Let’s chat about what it’s like to run a typical personal research project as an applied social scientist. Outside of my paid work, I laboured on a resource on equity and diversity, which began a couple of years ago. I let you know I published this a couple of months back, but I wanted to reflect on the journey.
Part of the reason why I’m sharing this is so that you can get to know me a little better, but also because many people don’t realise what it’s like to be an applied sociologist. It means all my scholarship needs to happen outside of my paid work. It is exhausting but incredibly important to my sociological practice.
The “Intersectionality, Equity, Diversity, Inclusion, and Access” project dominated much of my spare time when I first started, and then I would go months without having the right head space to plough through.
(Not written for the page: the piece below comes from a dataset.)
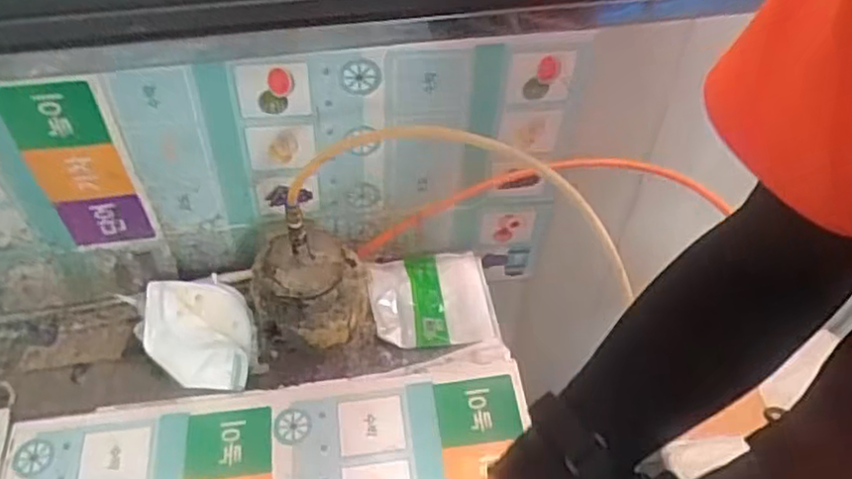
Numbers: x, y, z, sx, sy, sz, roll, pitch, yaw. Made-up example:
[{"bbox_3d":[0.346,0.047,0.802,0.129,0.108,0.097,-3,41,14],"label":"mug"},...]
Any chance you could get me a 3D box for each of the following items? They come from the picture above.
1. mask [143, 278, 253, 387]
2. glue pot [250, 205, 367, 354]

Earlier this year, I was determined to bring it home. I spent weeks over my annual break in December 2019 and January 2020 working on it, then weekends over the first two weeks of February 2020 proofreading. It is the size of a thesis, broken up into a series of short topics. It is meant to be an extensive (though not exhaustive) summary of the literature, as well as actions organisations can take to improve anti-racism, inclusion and accessibility. This is a topic dear to my heart. I despair that so many organisations think they need to reinvent the wheel. They rely on personal impressions to design interventions that don’t work, or they subject staff to countless poorly designed surveys that don’t lead to meaningful change. I wanted to produce something that shows the extensive evidence of the issues, and some of the solutions, to improving equity and diversity in organisations, especially in research sectors.
Once the draft was completed, I spent one entire day making sure all of the images were loaded properly into the backend of my website, as well as finding relevant examples from my previous social media posts to illustrate the points that I was making. Another day was taken up by linking the academic references and collating relevant articles that I’ve written. Chasing up my Twitter and social media posts to pepper throughout the resource took an especially long time. I also had to ensure that all my images have alt text, so that disabled people using readers can read descriptions of the images.
I had struggled on the ideal layout. Should I keep it as an exceptionally long webpage, with hyperlinks so that people can jump up and down to different sections, or should I split it up into five different pages? I received feedback from my Instagram followers via a poll. They advised the latter and so that’s what it ended up being. I used a lot of text boxes to break up the text and to visually signal advice for institutions on how to eliminate discrimination.
By the time I was ready to schedule publication, it was almost 11:00 PM on a Sunday night. The “Intersectionality…” project was done and released on my own terms, at a time that suited me, and to little fanfare. I was elated! The resource is being used widely by practitioners from Australia to the USA. Around 1,500 people have read it since February, which is modest but satisfying, given the heavy topic of institutional change.
At the best of times, because my research blog consists of original research, one post can take a few hours, and up to two days finalise. So you can imagine why this resource has taken so much longer – two years in total!
On top of this resource, I was concurrently working on a couple of research papers and presentations.
Ahead of my presentation at the Australian Critical Race and Whiteness Studies Association conference in early February, I had to polish my twenty-minute presentation, reflecting on my career in equity and diversity. I drew on a number of modern classics, from the 1990s Australian collection, Intersexions, looking at their lives and work of Aboriginal and migrant women, to books by Professor Sara Ahmed, who’s been a big influence on me in the past six years. I also cited the work by Patricia Hill Collins, who was incidentally the keynote speaker, and Professor Aileen Moreton-Robinson’s Talkin’ up to the White Woman.
It’s unfortunate, but my paid work does not recognise my external academic research. Yet if I only concentrate on my paid job, I would not feel as fulfilled as a sociologist. I enjoy my day-to-day work, but I need to remain engaged with race scholarship and social justice activism. These are activities that ultimately sharpen my contribution to social policy research. If I did not keep up to date with these discussions, I would miss opportunities to bring in new ideas to my applied work, and our work would likely have less impact on the public we aim to support.
In almost every context I’ve found myself in throughout my career, I’m either the only person of colour in the room, or I’m the only minority speaking up on intersectionality. I hope this changes one day, and soon. Until then, I’ll keep sharpening my tools, during slivers of borrowed moments, right here, on this blog we share.